投資紛争解決のICSID、仲裁手続きの終了宣言、米ローン・スター投資会社の申し立てに

(韓国、米国)

ソウル発

2022年07月01日

韓国法務部は6月29日、米国ローン・スター投資会社(Lone Star Funds、以下、ロ社)が韓国政府に対し、投資家と国家の間の紛争解決(ISDS:Investor-State Dispute Settlement)条項(注1)に規定する投資紛争解決国際センター(ICSID)に仲裁を申し立てていた事案に関し、ICSIDが6月29日に「手続きの終了」(Discontinuance of Proceeding)を宣言したと公表した。

手続きの終了宣言は仲裁手続きが完了したことを意味し、仲裁判定部は手続きの終了宣言から120日以内に裁定を下すことになっていると同部では説明している(注2)。

この件は、ロ社が2012年に買収した韓国外換銀行の売却の承認を意図的に遅らせたとして、韓国政府を相手取り、ICSIDに仲裁を提訴した事案(注3)で、2016年6月の最終審理が終了して以来、6年を経て手続き終了が宣言された。

同部は「韓国政府は、裁定が出たら直ちに関係省庁のタスクフォースを中心に分析し、必要な措置を検討する一方、関連法令に抵触しない限り情報を開示する」とコメントしている。

なお、韓国政府に対するISDS仲裁事案は合計9件で、審理中は5件(本件を除く)。
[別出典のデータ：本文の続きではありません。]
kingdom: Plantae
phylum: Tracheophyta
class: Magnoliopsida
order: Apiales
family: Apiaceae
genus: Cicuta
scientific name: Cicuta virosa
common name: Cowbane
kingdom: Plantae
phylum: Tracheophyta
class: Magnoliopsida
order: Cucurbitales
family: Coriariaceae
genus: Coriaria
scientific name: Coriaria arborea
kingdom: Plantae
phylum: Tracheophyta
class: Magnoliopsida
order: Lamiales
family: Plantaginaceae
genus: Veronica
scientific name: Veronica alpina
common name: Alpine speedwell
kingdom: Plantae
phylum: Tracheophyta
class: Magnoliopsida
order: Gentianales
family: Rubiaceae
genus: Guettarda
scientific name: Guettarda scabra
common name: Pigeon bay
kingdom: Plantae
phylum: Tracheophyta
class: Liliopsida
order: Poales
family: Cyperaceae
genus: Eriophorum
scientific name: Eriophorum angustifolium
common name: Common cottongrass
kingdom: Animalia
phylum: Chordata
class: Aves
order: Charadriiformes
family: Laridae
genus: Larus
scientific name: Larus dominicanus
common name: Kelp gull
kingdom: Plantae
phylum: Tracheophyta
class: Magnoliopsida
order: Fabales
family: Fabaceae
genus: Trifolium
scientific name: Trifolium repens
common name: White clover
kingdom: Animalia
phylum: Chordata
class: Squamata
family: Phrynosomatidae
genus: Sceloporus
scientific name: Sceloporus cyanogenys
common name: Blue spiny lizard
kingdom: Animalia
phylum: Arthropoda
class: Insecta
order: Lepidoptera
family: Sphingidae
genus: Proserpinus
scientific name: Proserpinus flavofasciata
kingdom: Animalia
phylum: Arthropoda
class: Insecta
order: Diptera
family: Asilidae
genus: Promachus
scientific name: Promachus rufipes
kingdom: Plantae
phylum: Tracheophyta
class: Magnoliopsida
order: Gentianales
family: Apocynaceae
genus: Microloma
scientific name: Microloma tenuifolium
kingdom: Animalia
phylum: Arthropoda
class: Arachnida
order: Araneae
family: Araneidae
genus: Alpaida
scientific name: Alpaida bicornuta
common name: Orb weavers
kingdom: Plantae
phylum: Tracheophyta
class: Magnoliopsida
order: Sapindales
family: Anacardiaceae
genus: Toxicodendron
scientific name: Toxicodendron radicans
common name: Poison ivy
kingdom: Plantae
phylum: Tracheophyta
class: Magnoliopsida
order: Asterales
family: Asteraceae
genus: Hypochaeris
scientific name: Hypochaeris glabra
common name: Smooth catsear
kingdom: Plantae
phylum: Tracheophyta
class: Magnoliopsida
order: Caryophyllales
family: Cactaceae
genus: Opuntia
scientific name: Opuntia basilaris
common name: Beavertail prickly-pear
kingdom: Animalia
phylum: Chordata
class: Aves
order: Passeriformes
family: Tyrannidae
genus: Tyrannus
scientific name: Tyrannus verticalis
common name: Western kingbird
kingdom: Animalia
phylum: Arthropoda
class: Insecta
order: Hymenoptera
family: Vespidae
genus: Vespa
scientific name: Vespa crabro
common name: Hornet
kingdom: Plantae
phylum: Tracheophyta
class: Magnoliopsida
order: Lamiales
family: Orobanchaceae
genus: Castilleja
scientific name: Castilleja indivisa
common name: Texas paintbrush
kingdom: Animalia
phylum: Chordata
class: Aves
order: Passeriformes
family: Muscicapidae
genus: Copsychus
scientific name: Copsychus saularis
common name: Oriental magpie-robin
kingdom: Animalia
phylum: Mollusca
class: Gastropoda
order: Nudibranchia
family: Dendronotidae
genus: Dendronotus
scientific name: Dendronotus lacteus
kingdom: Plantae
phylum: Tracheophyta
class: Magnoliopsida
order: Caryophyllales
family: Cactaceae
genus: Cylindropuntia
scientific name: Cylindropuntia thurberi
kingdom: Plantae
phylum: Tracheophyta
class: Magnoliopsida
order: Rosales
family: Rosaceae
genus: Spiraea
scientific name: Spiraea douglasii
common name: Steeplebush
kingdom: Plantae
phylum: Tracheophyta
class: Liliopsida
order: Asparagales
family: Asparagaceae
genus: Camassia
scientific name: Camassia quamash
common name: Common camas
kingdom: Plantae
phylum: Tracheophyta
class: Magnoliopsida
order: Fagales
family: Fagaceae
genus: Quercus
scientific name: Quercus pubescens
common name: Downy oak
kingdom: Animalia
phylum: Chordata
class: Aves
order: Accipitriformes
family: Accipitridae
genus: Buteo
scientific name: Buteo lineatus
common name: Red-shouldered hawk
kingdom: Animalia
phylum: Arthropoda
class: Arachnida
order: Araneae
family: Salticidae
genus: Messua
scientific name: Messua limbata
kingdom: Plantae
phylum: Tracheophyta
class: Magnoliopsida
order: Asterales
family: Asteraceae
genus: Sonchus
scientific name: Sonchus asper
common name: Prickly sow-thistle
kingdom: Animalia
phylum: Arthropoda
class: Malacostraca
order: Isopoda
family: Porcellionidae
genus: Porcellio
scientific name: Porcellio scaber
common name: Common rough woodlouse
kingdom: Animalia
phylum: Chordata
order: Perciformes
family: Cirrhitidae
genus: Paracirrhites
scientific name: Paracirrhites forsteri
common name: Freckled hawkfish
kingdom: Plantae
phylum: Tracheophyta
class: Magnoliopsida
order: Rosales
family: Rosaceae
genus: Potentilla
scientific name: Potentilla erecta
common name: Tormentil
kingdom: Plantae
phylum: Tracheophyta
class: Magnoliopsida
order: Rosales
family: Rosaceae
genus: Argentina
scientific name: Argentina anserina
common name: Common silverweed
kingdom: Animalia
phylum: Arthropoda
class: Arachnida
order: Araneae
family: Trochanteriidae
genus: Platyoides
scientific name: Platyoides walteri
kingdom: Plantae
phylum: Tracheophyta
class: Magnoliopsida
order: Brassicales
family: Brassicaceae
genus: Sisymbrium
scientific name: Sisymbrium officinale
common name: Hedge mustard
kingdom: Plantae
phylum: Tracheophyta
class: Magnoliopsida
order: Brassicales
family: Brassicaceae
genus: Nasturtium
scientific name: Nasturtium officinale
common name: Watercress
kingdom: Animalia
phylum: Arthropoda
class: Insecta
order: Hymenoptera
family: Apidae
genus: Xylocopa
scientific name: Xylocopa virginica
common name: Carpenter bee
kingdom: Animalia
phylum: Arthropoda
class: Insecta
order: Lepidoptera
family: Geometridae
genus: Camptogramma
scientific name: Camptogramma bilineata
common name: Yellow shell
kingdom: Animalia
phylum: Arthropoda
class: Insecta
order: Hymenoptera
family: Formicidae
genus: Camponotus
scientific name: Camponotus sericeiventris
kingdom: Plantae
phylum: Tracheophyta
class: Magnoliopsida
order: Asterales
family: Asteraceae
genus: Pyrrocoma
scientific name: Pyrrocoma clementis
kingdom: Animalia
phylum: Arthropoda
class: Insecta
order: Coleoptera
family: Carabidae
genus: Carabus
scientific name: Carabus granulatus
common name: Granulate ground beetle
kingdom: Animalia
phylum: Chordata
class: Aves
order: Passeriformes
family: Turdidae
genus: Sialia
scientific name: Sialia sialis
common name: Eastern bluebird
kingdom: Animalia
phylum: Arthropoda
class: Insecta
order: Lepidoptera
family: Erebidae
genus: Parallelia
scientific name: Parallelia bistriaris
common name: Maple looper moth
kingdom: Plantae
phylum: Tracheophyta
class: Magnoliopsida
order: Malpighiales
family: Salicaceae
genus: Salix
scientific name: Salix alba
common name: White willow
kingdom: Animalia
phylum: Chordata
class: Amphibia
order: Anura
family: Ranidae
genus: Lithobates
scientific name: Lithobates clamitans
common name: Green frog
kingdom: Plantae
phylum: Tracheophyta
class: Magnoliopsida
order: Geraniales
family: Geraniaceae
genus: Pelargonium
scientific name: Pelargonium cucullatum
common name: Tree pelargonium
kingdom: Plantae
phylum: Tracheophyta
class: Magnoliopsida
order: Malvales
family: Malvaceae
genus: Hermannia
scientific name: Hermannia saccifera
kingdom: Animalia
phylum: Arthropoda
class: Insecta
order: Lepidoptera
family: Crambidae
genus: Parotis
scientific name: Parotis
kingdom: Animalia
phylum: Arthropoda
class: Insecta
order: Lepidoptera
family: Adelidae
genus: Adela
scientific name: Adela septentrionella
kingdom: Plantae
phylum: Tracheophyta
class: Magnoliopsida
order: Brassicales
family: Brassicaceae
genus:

この中には、米ヘッジファンドのエリオット・マネジメントがサムスン物産と第一毛織の合併を進める過程で、韓国政府が不当に介入したと主張、約7億7,000万ドルの損害賠償を請求した事案も含まれている(「朝鮮日報」6月29日)。

(注1)韓米FTA第11章参照。

(注2)ICSID仲裁手続き仲裁規則第38条と第46条に基づく裁定。

(注3)ロ社は、破綻寸前となっていた韓国外換銀行を買収し、その後売却を進める過程で、韓国金融委員会が韓国外換銀行の売却の承認を意図的に遅らせ、国税庁も恣意(しい)的かつ矛盾する課税措置を取ったと主張、2012年11月21日に韓国政府に対し、46億7,950万ドルを請求した。これに対し、韓国政府は、韓国外換銀行の売却承認に関しては、国際法や協定上の内国民待遇の原則に則り、公平かつ公正な待遇を付与していると主張していた。